Parasitism, and specifically the genus Parvilucifera, has been suggested as a potential biological tool to control harmful algal blooms (Taylor 1968). The high specificity between host and parasite genotypes demonstrated in this study may hamper the application of massive algal infection as a means to control blooms. Moreover, the extensive genetic variation for resistance in the host, in combination with the potential for sexual reproduction, may help the host escape or at least delay the bloom mitigating effect of the parasite.

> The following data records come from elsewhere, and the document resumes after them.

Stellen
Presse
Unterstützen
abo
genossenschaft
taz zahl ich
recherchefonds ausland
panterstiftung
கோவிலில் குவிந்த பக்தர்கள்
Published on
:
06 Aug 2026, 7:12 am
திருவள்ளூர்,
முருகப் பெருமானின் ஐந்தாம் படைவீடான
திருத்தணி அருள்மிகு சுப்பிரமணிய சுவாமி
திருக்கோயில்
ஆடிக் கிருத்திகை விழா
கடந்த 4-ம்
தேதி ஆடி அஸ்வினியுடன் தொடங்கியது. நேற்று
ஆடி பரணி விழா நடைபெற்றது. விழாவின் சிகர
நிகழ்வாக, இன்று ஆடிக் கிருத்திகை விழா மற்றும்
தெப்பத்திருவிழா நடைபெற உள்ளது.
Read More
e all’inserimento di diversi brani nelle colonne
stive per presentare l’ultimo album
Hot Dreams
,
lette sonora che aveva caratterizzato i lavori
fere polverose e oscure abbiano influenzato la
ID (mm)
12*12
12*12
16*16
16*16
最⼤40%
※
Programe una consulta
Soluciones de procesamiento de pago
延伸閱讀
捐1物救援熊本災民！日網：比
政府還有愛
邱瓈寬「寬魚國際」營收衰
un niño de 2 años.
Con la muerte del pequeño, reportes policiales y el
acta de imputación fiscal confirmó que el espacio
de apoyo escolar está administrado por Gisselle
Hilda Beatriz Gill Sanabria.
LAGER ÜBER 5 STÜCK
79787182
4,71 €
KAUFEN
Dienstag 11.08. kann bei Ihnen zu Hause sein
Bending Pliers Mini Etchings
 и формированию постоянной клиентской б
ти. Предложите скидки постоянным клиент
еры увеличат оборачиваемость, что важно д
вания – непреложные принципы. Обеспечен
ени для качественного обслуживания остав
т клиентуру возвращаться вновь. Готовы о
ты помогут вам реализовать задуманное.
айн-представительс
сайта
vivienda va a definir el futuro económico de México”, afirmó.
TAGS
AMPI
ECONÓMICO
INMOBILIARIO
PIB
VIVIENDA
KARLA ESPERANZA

To conclude, by dissecting the G × Gs for host and parasite fitness, we showed that Red Queen rather than arms race dynamics is likely the dominant outcome of coevolution between A. minutum and P. sinerae. Unlike time shift experiments, our approach does not yield direct evidence for the nature of coevolutionary dynamics, but rather indicates the potential for Red Queen versus arms races. However, dissection of G × Gs should be applicable to a wider range of host–parasite systems – including vertebrates – than time shift experiments and could therefore be a valuable complement to elucidate the relative importance of Red Queen and arms race dynamics across the tree of life. In the case of A. minutum and P. sinerae, it would be possible to also perform time shift experiments, and thereby evaluate to what extent the results from the present study actually predicts the nature of coevolutionary dynamics.